» **Directions**
Determine the number of lines in the entries below in which the word "transparency" appears, and reply with that number only.

====== Supplied material ======

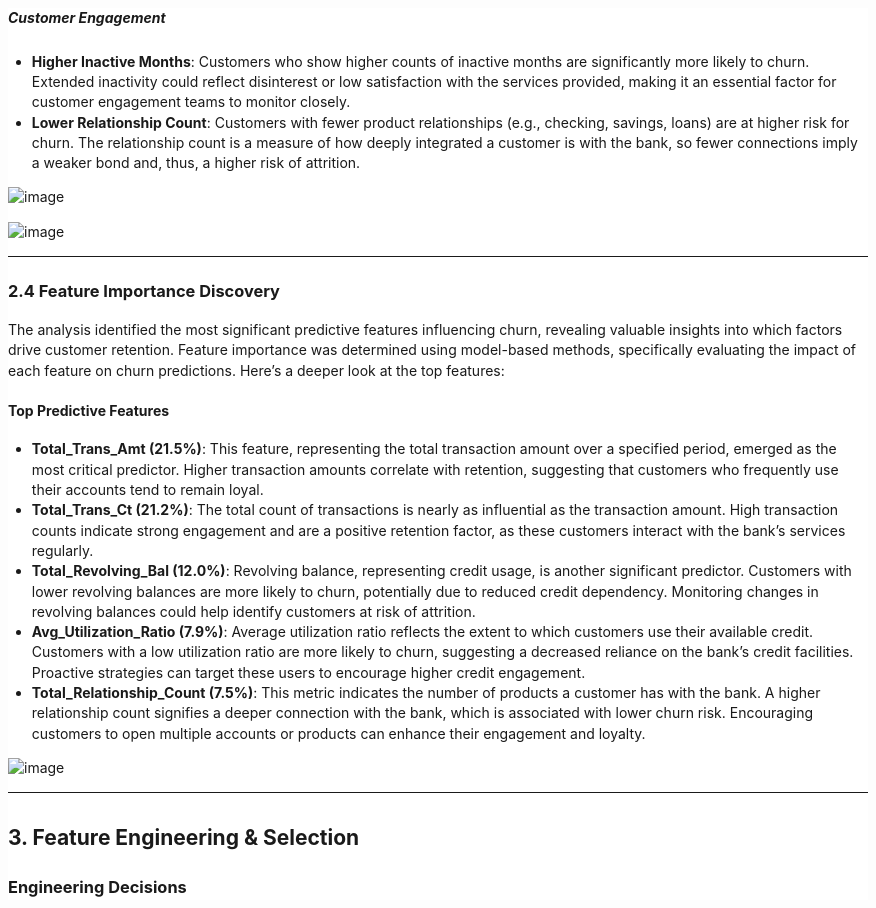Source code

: ##### **Customer Engagement**
- **Higher Inactive Months**: Customers who show higher counts of inactive months are significantly more likely to churn. Extended inactivity could reflect disinterest or low satisfaction with the services provided, making it an essential factor for customer engagement teams to monitor closely.
- **Lower Relationship Count**: Customers with fewer product relationships (e.g., checking, savings, loans) are at higher risk for churn. The relationship count is a measure of how deeply integrated a customer is with the bank, so fewer connections imply a weaker bond and, thus, a higher risk of attrition.

![image](https://github.com/user-attachments/assets/7d3d8510-1374-4d56-bd63-c6ec05515f6c)

![image](https://github.com/user-attachments/assets/446a3e98-7493-47dc-b935-5c54779a7fe5)

---

### 2.4 Feature Importance Discovery

The analysis identified the most significant predictive features influencing churn, revealing valuable insights into which factors drive customer retention. Feature importance was determined using model-based methods, specifically evaluating the impact of each feature on churn predictions. Here’s a deeper look at the top features:

#### Top Predictive Features

- **Total_Trans_Amt (21.5%)**: This feature, representing the total transaction amount over a specified period, emerged as the most critical predictor. Higher transaction amounts correlate with retention, suggesting that customers who frequently use their accounts tend to remain loyal.
- **Total_Trans_Ct (21.2%)**: The total count of transactions is nearly as influential as the transaction amount. High transaction counts indicate strong engagement and are a positive retention factor, as these customers interact with the bank’s services regularly.
- **Total_Revolving_Bal (12.0%)**: Revolving balance, representing credit usage, is another significant predictor. Customers with lower revolving balances are more likely to churn, potentially due to reduced credit dependency. Monitoring changes in revolving balances could help identify customers at risk of attrition.
- **Avg_Utilization_Ratio (7.9%)**: Average utilization ratio reflects the extent to which customers use their available credit. Customers with a low utilization ratio are more likely to churn, suggesting a decreased reliance on the bank’s credit facilities. Proactive strategies can target these users to encourage higher credit engagement.
- **Total_Relationship_Count (7.5%)**: This metric indicates the number of products a customer has with the bank. A higher relationship count signifies a deeper connection with the bank, which is associated with lower churn risk. Encouraging customers to open multiple accounts or products can enhance their engagement and loyalty.

![image](https://github.com/user-attachments/assets/5cb9f596-9817-4fee-98e9-9adc4ade8b76)


---

## 3. Feature Engineering & Selection

### Engineering Decisions
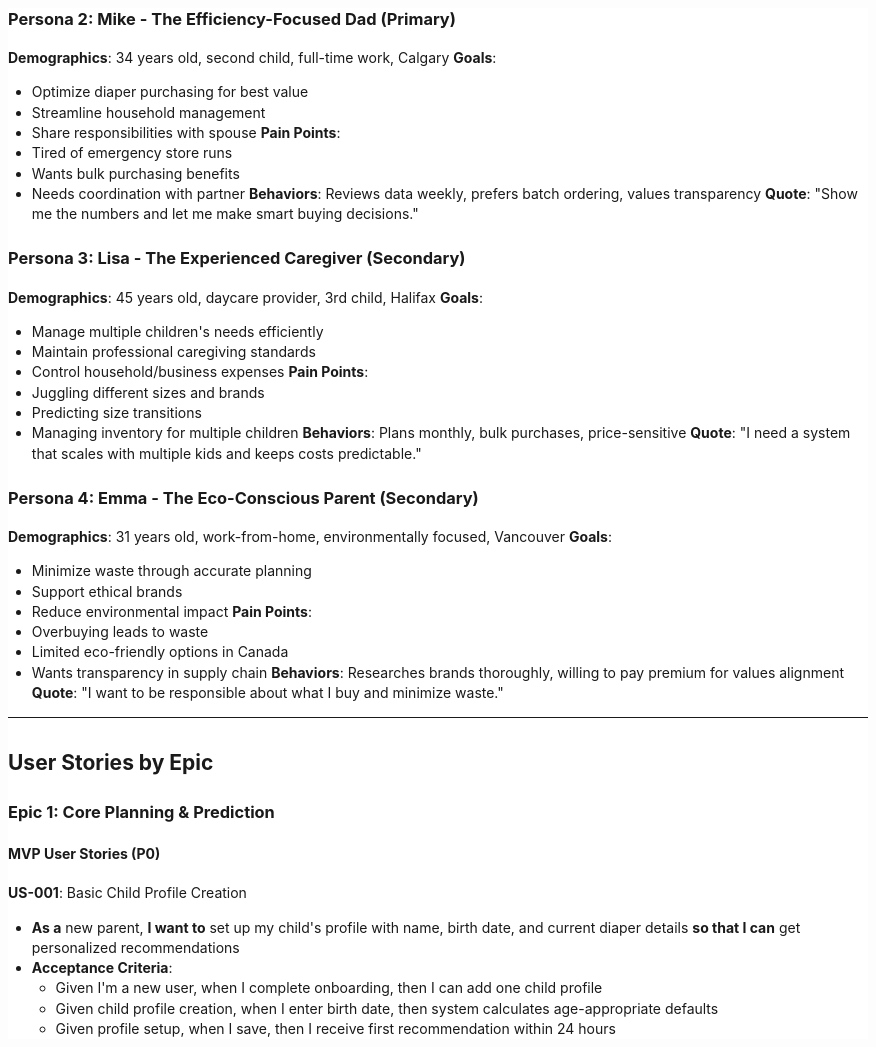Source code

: ### Persona 2: Mike - The Efficiency-Focused Dad (Primary)
**Demographics**: 34 years old, second child, full-time work, Calgary
**Goals**:
- Optimize diaper purchasing for best value
- Streamline household management
- Share responsibilities with spouse
**Pain Points**:
- Tired of emergency store runs
- Wants bulk purchasing benefits
- Needs coordination with partner
**Behaviors**: Reviews data weekly, prefers batch ordering, values transparency
**Quote**: "Show me the numbers and let me make smart buying decisions."

### Persona 3: Lisa - The Experienced Caregiver (Secondary)
**Demographics**: 45 years old, daycare provider, 3rd child, Halifax
**Goals**:
- Manage multiple children's needs efficiently
- Maintain professional caregiving standards
- Control household/business expenses
**Pain Points**:
- Juggling different sizes and brands
- Predicting size transitions
- Managing inventory for multiple children
**Behaviors**: Plans monthly, bulk purchases, price-sensitive
**Quote**: "I need a system that scales with multiple kids and keeps costs predictable."

### Persona 4: Emma - The Eco-Conscious Parent (Secondary)
**Demographics**: 31 years old, work-from-home, environmentally focused, Vancouver
**Goals**:
- Minimize waste through accurate planning
- Support ethical brands
- Reduce environmental impact
**Pain Points**:
- Overbuying leads to waste
- Limited eco-friendly options in Canada
- Wants transparency in supply chain
**Behaviors**: Researches brands thoroughly, willing to pay premium for values alignment
**Quote**: "I want to be responsible about what I buy and minimize waste."

---

## User Stories by Epic

### Epic 1: Core Planning & Prediction

#### MVP User Stories (P0)

**US-001**: Basic Child Profile Creation
- **As a** new parent, **I want to** set up my child's profile with name, birth date, and current diaper details **so that I can** get personalized recommendations
- **Acceptance Criteria**:
  - Given I'm a new user, when I complete onboarding, then I can add one child profile
  - Given child profile creation, when I enter birth date, then system calculates age-appropriate defaults
  - Given profile setup, when I save, then I receive first recommendation within 24 hours
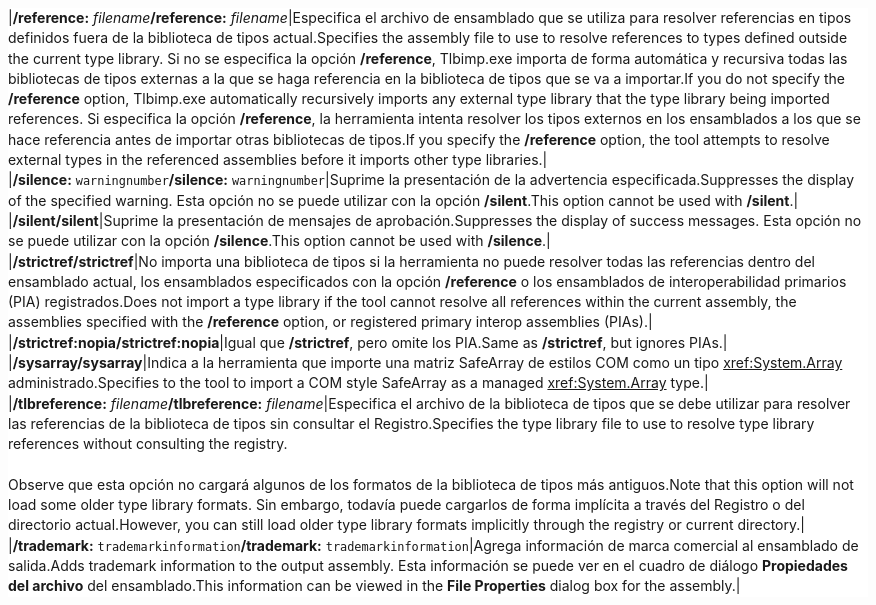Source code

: |<span data-ttu-id="90432-171">**/reference:** *filename*</span><span class="sxs-lookup"><span data-stu-id="90432-171">**/reference:** *filename*</span></span>|<span data-ttu-id="90432-172">Especifica el archivo de ensamblado que se utiliza para resolver referencias en tipos definidos fuera de la biblioteca de tipos actual.</span><span class="sxs-lookup"><span data-stu-id="90432-172">Specifies the assembly file to use to resolve references to types defined outside the current type library.</span></span> <span data-ttu-id="90432-173">Si no se especifica la opción **/reference**, Tlbimp.exe importa de forma automática y recursiva todas las bibliotecas de tipos externas a la que se haga referencia en la biblioteca de tipos que se va a importar.</span><span class="sxs-lookup"><span data-stu-id="90432-173">If you do not specify the **/reference** option, Tlbimp.exe automatically recursively imports any external type library that the type library being imported references.</span></span> <span data-ttu-id="90432-174">Si especifica la opción **/reference**, la herramienta intenta resolver los tipos externos en los ensamblados a los que se hace referencia antes de importar otras bibliotecas de tipos.</span><span class="sxs-lookup"><span data-stu-id="90432-174">If you specify the **/reference** option, the tool attempts to resolve external types in the referenced assemblies before it imports other type libraries.</span></span>|  
|<span data-ttu-id="90432-175">**/silence:** `warningnumber`</span><span class="sxs-lookup"><span data-stu-id="90432-175">**/silence:** `warningnumber`</span></span>|<span data-ttu-id="90432-176">Suprime la presentación de la advertencia especificada.</span><span class="sxs-lookup"><span data-stu-id="90432-176">Suppresses the display of the specified warning.</span></span> <span data-ttu-id="90432-177">Esta opción no se puede utilizar con la opción **/silent**.</span><span class="sxs-lookup"><span data-stu-id="90432-177">This option cannot be used with **/silent**.</span></span>|  
|<span data-ttu-id="90432-178">**/silent**</span><span class="sxs-lookup"><span data-stu-id="90432-178">**/silent**</span></span>|<span data-ttu-id="90432-179">Suprime la presentación de mensajes de aprobación.</span><span class="sxs-lookup"><span data-stu-id="90432-179">Suppresses the display of success messages.</span></span> <span data-ttu-id="90432-180">Esta opción no se puede utilizar con la opción **/silence**.</span><span class="sxs-lookup"><span data-stu-id="90432-180">This option cannot be used with **/silence**.</span></span>|  
|<span data-ttu-id="90432-181">**/strictref**</span><span class="sxs-lookup"><span data-stu-id="90432-181">**/strictref**</span></span>|<span data-ttu-id="90432-182">No importa una biblioteca de tipos si la herramienta no puede resolver todas las referencias dentro del ensamblado actual, los ensamblados especificados con la opción **/reference** o los ensamblados de interoperabilidad primarios (PIA) registrados.</span><span class="sxs-lookup"><span data-stu-id="90432-182">Does not import a type library if the tool cannot resolve all references within the current assembly, the assemblies specified with the **/reference** option, or registered primary interop assemblies (PIAs).</span></span>|  
|<span data-ttu-id="90432-183">**/strictref:nopia**</span><span class="sxs-lookup"><span data-stu-id="90432-183">**/strictref:nopia**</span></span>|<span data-ttu-id="90432-184">Igual que **/strictref**, pero omite los PIA.</span><span class="sxs-lookup"><span data-stu-id="90432-184">Same as **/strictref**, but ignores PIAs.</span></span>|  
|<span data-ttu-id="90432-185">**/sysarray**</span><span class="sxs-lookup"><span data-stu-id="90432-185">**/sysarray**</span></span>|<span data-ttu-id="90432-186">Indica a la herramienta que importe una matriz SafeArray de estilos COM como un tipo <xref:System.Array> administrado.</span><span class="sxs-lookup"><span data-stu-id="90432-186">Specifies to the tool to import a COM style SafeArray as a managed <xref:System.Array> type.</span></span>|  
|<span data-ttu-id="90432-187">**/tlbreference:** *filename*</span><span class="sxs-lookup"><span data-stu-id="90432-187">**/tlbreference:** *filename*</span></span>|<span data-ttu-id="90432-188">Especifica el archivo de la biblioteca de tipos que se debe utilizar para resolver las referencias de la biblioteca de tipos sin consultar el Registro.</span><span class="sxs-lookup"><span data-stu-id="90432-188">Specifies the type library file to use to resolve type library references without consulting the registry.</span></span><br /><br /> <span data-ttu-id="90432-189">Observe que esta opción no cargará algunos de los formatos de la biblioteca de tipos más antiguos.</span><span class="sxs-lookup"><span data-stu-id="90432-189">Note that this option will not load some older type library formats.</span></span>  <span data-ttu-id="90432-190">Sin embargo, todavía puede cargarlos de forma implícita a través del Registro o del directorio actual.</span><span class="sxs-lookup"><span data-stu-id="90432-190">However, you can still load older type library formats implicitly through the registry or current directory.</span></span>|  
|<span data-ttu-id="90432-191">**/trademark:** `trademarkinformation`</span><span class="sxs-lookup"><span data-stu-id="90432-191">**/trademark:** `trademarkinformation`</span></span>|<span data-ttu-id="90432-192">Agrega información de marca comercial al ensamblado de salida.</span><span class="sxs-lookup"><span data-stu-id="90432-192">Adds trademark information to the output assembly.</span></span> <span data-ttu-id="90432-193">Esta información se puede ver en el cuadro de diálogo **Propiedades del archivo** del ensamblado.</span><span class="sxs-lookup"><span data-stu-id="90432-193">This information can be viewed in the **File Properties** dialog box for the assembly.</span></span>|  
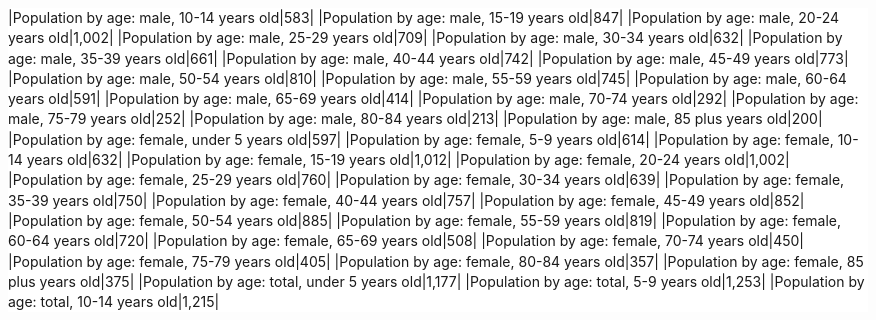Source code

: |Population by age: male, 10-14 years old|583|
|Population by age: male, 15-19 years old|847|
|Population by age: male, 20-24 years old|1,002|
|Population by age: male, 25-29 years old|709|
|Population by age: male, 30-34 years old|632|
|Population by age: male, 35-39 years old|661|
|Population by age: male, 40-44 years old|742|
|Population by age: male, 45-49 years old|773|
|Population by age: male, 50-54 years old|810|
|Population by age: male, 55-59 years old|745|
|Population by age: male, 60-64 years old|591|
|Population by age: male, 65-69 years old|414|
|Population by age: male, 70-74 years old|292|
|Population by age: male, 75-79 years old|252|
|Population by age: male, 80-84 years old|213|
|Population by age: male, 85 plus years old|200|
|Population by age: female, under 5 years old|597|
|Population by age: female, 5-9 years old|614|
|Population by age: female, 10-14 years old|632|
|Population by age: female, 15-19 years old|1,012|
|Population by age: female, 20-24 years old|1,002|
|Population by age: female, 25-29 years old|760|
|Population by age: female, 30-34 years old|639|
|Population by age: female, 35-39 years old|750|
|Population by age: female, 40-44 years old|757|
|Population by age: female, 45-49 years old|852|
|Population by age: female, 50-54 years old|885|
|Population by age: female, 55-59 years old|819|
|Population by age: female, 60-64 years old|720|
|Population by age: female, 65-69 years old|508|
|Population by age: female, 70-74 years old|450|
|Population by age: female, 75-79 years old|405|
|Population by age: female, 80-84 years old|357|
|Population by age: female, 85 plus years old|375|
|Population by age: total, under 5 years old|1,177|
|Population by age: total, 5-9 years old|1,253|
|Population by age: total, 10-14 years old|1,215|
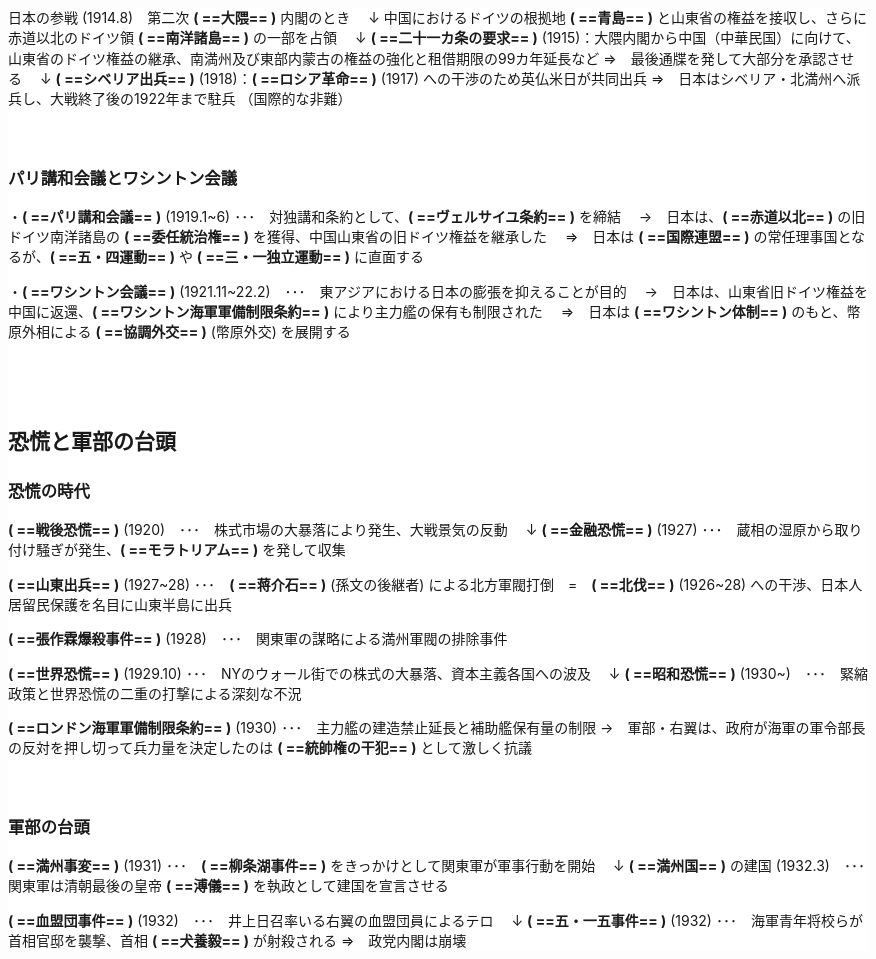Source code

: 日本の参戦 (1914.8)　第二次 **( ==大隈== )** 内閣のとき
　↓
中国におけるドイツの根拠地 **( ==青島== )** と山東省の権益を接収し、さらに赤道以北のドイツ領 **( ==南洋諸島== )** の一部を占領
　↓
**( ==二十一カ条の要求== )** (1915)：大隈内閣から中国（中華民国）に向けて、山東省のドイツ権益の継承、南満州及び東部内蒙古の権益の強化と租借期限の99カ年延長など
⇒　最後通牒を発して大部分を承認させる
　↓
**( ==シベリア出兵== )** (1918)：**( ==ロシア革命== )** (1917) への干渉のため英仏米日が共同出兵
⇒　日本はシベリア・北満州へ派兵し、大戦終了後の1922年まで駐兵 （国際的な非難）

<br>

### パリ講和会議とワシントン会議

・**( ==パリ講和会議== )** (1919.1~6) ･･･　対独講和条約として、**( ==ヴェルサイユ条約== )** を締結
　→　日本は、**( ==赤道以北== )** の旧ドイツ南洋諸島の **( ==委任統治権== )** を獲得、中国山東省の旧ドイツ権益を継承した
　⇒　日本は **( ==国際連盟== )** の常任理事国となるが、**( ==五・四運動== )** や **( ==三・一独立運動== )** に直面する

・**( ==ワシントン会議== )** (1921.11~22.2)　･･･　東アジアにおける日本の膨張を抑えることが目的
　→　日本は、山東省旧ドイツ権益を中国に返還、**( ==ワシントン海軍軍備制限条約== )** により主力艦の保有も制限された
　⇒　日本は **( ==ワシントン体制== )** のもと、幣原外相による **( ==協調外交== )** (幣原外交) を展開する

<br><br>

## 恐慌と軍部の台頭

### 恐慌の時代

**( ==戦後恐慌== )** (1920)　･･･　株式市場の大暴落により発生、大戦景気の反動
　↓
**( ==金融恐慌== )** (1927) ･･･　蔵相の湿原から取り付け騒ぎが発生、**( ==モラトリアム== )** を発して収集

**( ==山東出兵== )** (1927~28) ･･･　**( ==蒋介石== )** (孫文の後継者) による北方軍閥打倒　=　**( ==北伐== )** (1926~28) への干渉、日本人居留民保護を名目に山東半島に出兵

**( ==張作霖爆殺事件== )** (1928)　･･･　関東軍の謀略による満州軍閥の排除事件

**( ==世界恐慌== )** (1929.10) ･･･　NYのウォール街での株式の大暴落、資本主義各国への波及
　↓
**( ==昭和恐慌== )** (1930~)　･･･　緊縮政策と世界恐慌の二重の打撃による深刻な不況

**( ==ロンドン海軍軍備制限条約== )** (1930) ･･･　主力艦の建造禁止延長と補助艦保有量の制限
→　軍部・右翼は、政府が海軍の軍令部長の反対を押し切って兵力量を決定したのは **( ==統帥権の干犯== )** として激しく抗議

<br>

### 軍部の台頭

**( ==満州事変== )** (1931) ･･･　**( ==柳条湖事件== )** をきっかけとして関東軍が軍事行動を開始
　↓
**( ==満州国== )** の建国 (1932.3)　･･･　関東軍は清朝最後の皇帝 **( ==溥儀== )** を執政として建国を宣言させる

**( ==血盟団事件== )** (1932)　･･･　井上日召率いる右翼の血盟団員によるテロ
　↓
**( ==五・一五事件== )** (1932) ･･･　海軍青年将校らが首相官邸を襲撃、首相 **( ==犬養毅== )** が射殺される
⇒　政党内閣は崩壊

======

» **Answer to this problem**
2